In December 2015, Obama granted clemency to 95 federal prisoners, including four whose convictions had nothing to do with drugs. Among them was 52-year-old Carolyn Yvonne Johnson-Butler, who was sentenced to 48 years for armed bank robbery in 1992. She had already been turned down twice for clemency, but she didn’t allow that to deter her from applying again.

“I’m always saying to my kids, ‘This could be the year I come home,'” she told Truthout. One week before Christmas, she woke up thinking, “‘What do I want for my first meal out?’ And I thought, ‘ribs.'” Hours later, she learned that her third clemency application had been granted and began planning for those ribs. She encourages other women not only to apply for clemency, but to “start planning for it, visualizing it, smelling it.”

She has since left the federal prison in Aliceville, Alabama, where Speight and many others still hope for presidential mercy. She has reunited with her adult children, who were ages 8, 6, 4 and 3 when she was incarcerated. Now living with her youngest daughter, she, her children and her three grandchildren are getting to know each other beyond the board games and bad food in various prison visiting rooms.

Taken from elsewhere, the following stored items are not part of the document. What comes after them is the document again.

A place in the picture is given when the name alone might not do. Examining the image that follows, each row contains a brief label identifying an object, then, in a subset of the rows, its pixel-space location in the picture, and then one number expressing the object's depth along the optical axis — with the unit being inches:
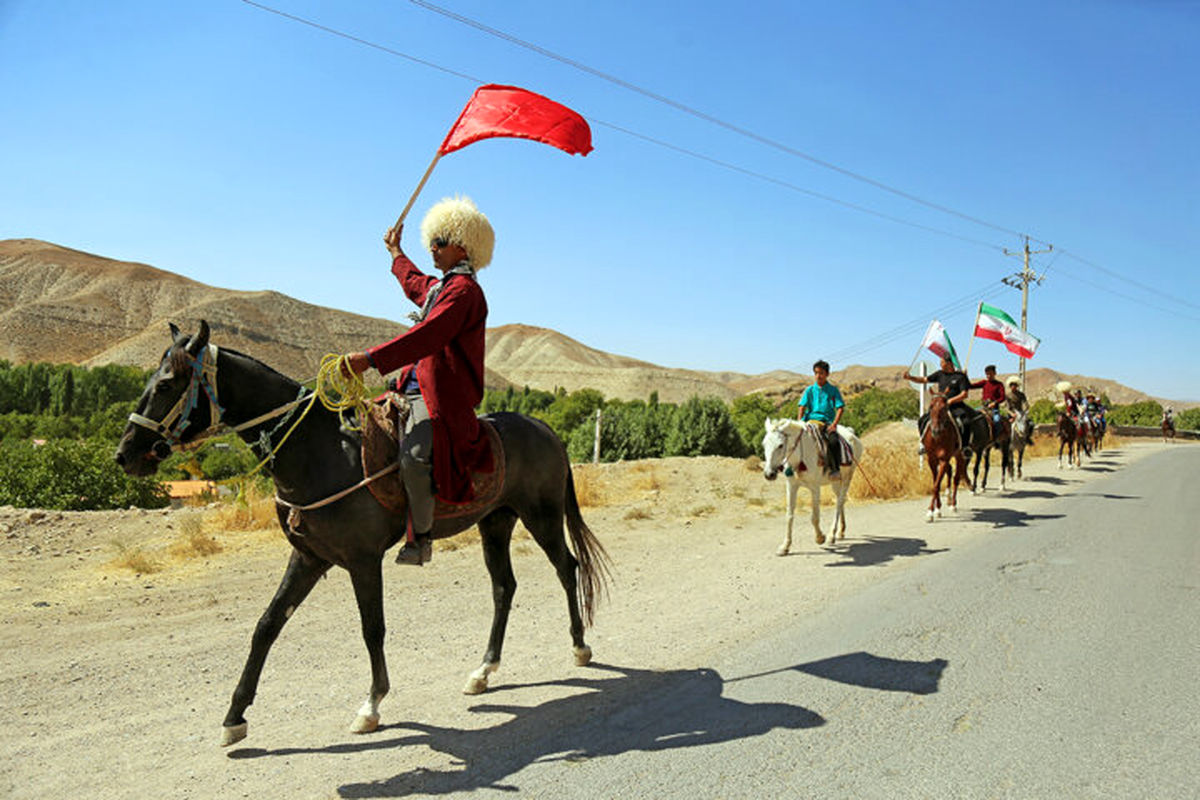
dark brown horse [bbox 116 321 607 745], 155.7
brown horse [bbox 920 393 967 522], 533.6
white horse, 398.9
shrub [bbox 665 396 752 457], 1318.9
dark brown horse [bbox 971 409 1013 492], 675.4
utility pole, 1705.2
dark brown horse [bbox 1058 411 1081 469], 985.5
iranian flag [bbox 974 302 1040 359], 757.9
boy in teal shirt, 427.5
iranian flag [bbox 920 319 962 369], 608.4
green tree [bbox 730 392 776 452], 2702.3
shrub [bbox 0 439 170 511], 596.7
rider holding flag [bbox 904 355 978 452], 573.3
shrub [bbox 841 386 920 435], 3174.2
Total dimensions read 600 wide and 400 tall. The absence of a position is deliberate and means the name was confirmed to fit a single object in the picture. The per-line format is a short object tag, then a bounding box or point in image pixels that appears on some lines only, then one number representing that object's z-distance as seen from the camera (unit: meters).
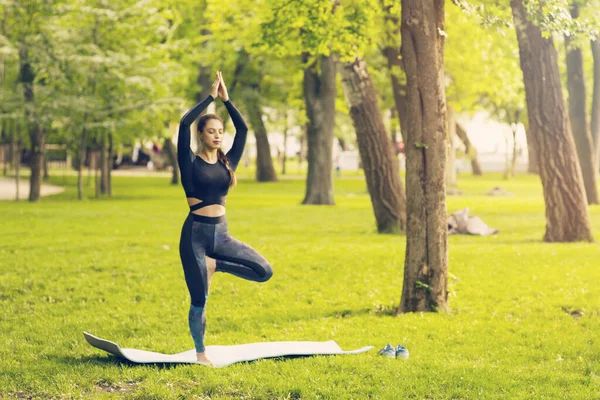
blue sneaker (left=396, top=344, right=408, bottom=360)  8.80
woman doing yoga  7.71
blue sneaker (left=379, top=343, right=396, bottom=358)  8.82
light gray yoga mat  8.29
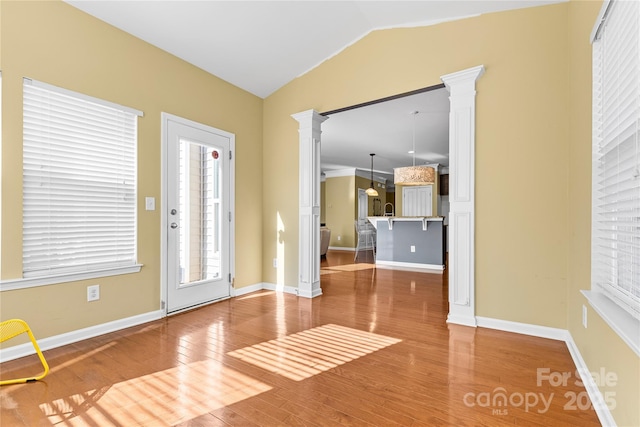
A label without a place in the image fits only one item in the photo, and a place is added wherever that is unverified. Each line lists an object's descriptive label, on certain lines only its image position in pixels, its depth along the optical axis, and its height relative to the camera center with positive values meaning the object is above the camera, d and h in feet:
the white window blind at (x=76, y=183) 7.89 +0.84
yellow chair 6.46 -2.53
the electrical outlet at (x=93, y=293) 8.87 -2.25
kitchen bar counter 20.49 -2.02
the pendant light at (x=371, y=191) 29.87 +2.07
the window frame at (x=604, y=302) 4.07 -1.51
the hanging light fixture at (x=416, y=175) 18.08 +2.17
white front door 10.99 +0.00
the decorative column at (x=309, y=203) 13.46 +0.43
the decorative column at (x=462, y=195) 9.79 +0.57
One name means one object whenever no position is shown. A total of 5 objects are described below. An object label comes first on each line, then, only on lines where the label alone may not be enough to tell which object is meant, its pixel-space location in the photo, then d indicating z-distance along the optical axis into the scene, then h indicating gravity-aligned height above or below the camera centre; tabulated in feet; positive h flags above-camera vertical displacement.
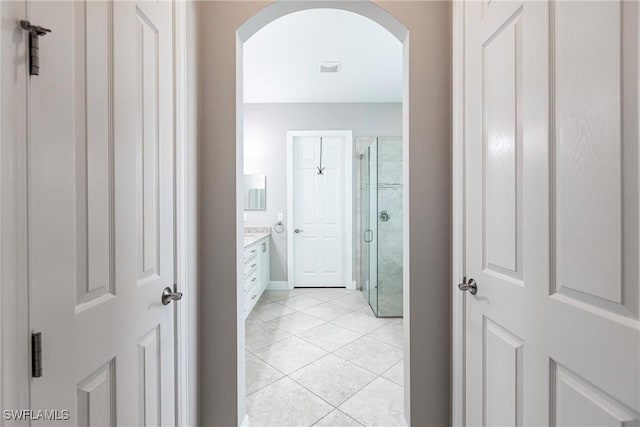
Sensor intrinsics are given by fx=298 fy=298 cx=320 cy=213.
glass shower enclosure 10.93 -0.62
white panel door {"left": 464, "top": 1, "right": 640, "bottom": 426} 2.06 -0.02
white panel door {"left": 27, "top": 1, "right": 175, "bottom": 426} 2.06 +0.03
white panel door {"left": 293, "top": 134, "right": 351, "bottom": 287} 14.75 -0.17
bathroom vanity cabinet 10.41 -2.34
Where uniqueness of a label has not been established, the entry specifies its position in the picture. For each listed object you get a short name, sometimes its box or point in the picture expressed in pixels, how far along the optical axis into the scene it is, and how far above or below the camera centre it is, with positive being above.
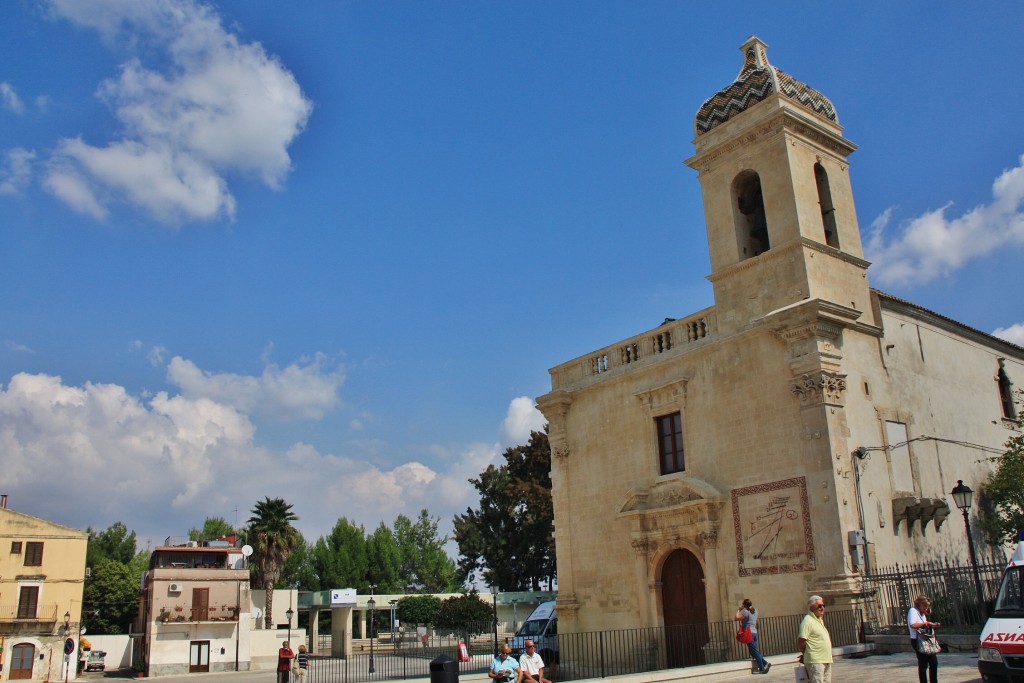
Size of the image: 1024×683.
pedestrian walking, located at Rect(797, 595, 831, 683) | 8.84 -0.73
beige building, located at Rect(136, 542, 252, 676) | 39.91 -0.50
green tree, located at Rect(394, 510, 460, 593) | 71.88 +3.09
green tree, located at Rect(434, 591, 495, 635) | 43.19 -0.89
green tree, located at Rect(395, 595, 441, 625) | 50.34 -0.83
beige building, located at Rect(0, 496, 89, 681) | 37.94 +0.80
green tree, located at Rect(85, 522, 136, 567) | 68.10 +5.09
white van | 22.11 -1.23
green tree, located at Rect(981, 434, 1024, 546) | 19.56 +1.61
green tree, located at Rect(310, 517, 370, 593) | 67.00 +3.14
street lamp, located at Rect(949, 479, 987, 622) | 15.58 +1.36
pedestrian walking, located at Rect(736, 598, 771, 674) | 14.01 -0.76
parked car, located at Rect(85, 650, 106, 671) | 43.50 -2.61
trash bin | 11.65 -1.01
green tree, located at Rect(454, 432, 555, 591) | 47.44 +3.86
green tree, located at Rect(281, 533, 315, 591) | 71.56 +2.58
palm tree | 46.41 +3.36
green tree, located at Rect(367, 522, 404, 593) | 68.38 +2.73
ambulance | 9.66 -0.78
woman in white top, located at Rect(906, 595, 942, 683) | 10.48 -0.95
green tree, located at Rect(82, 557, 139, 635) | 55.09 +0.64
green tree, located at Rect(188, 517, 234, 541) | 71.74 +6.23
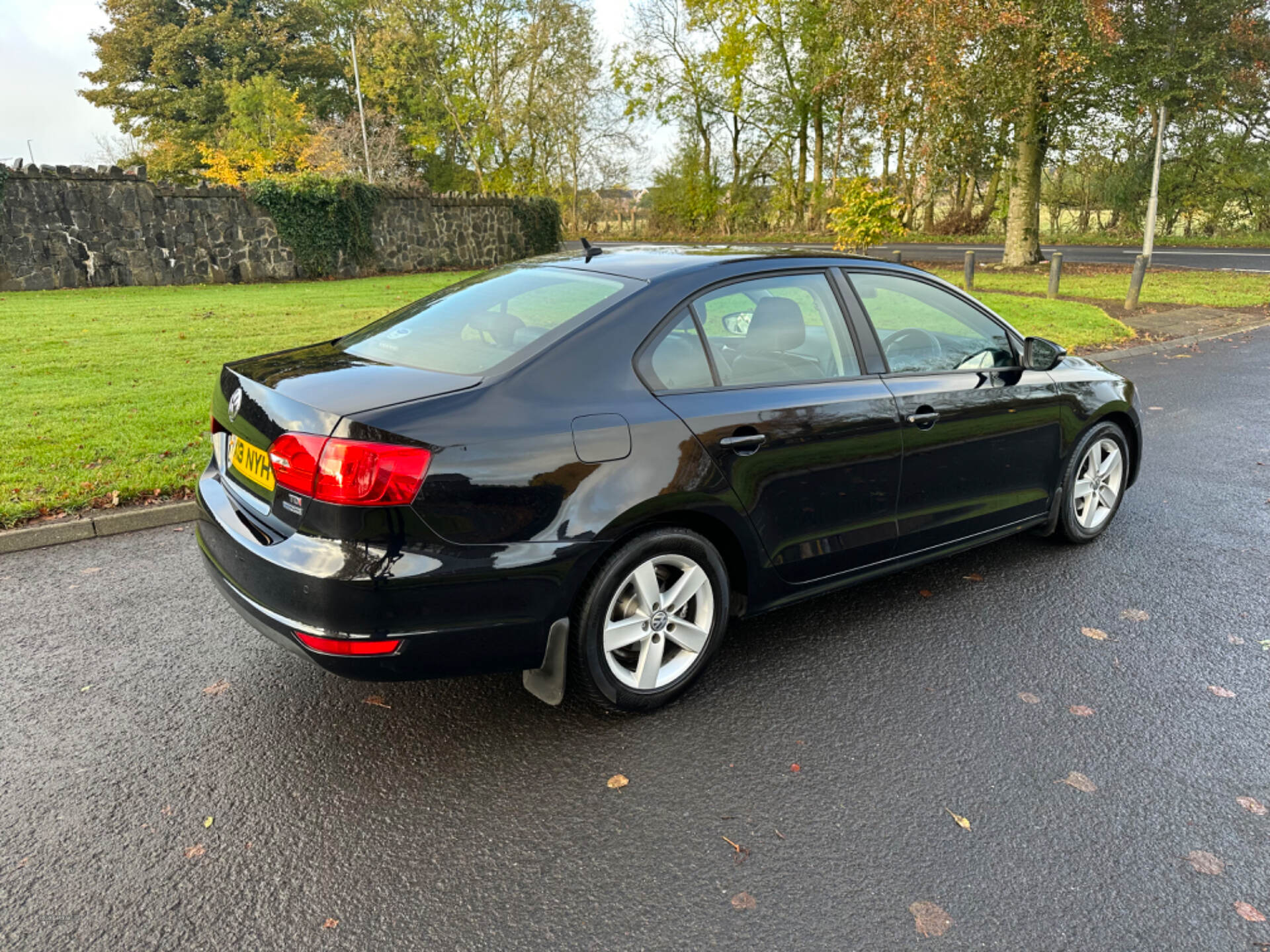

“Knowing that Ms. Carolyn received clemency made me feel great about my application,” said Speight, who considers the older woman both a mentor and a friend. “It makes me feel that there is hope for me.”

Johnson-Butler encouraged Speight and others to fill out a full clemency application rather than wait for Clemency Project 2014 to approve or deny their petitions. “She said time was running out and to do it whether we were denied or not,” Speight said. “She told us not to stop fighting.” Speight took her advice to heart and filled out the application on her own. Now, she and her family are hoping for compassion.

“I will forever be remorseful for what happened to the victim,” Speight reflected. “I was stupid, but I am not anymore. If given a second chance, I can prove it better than I can say it.”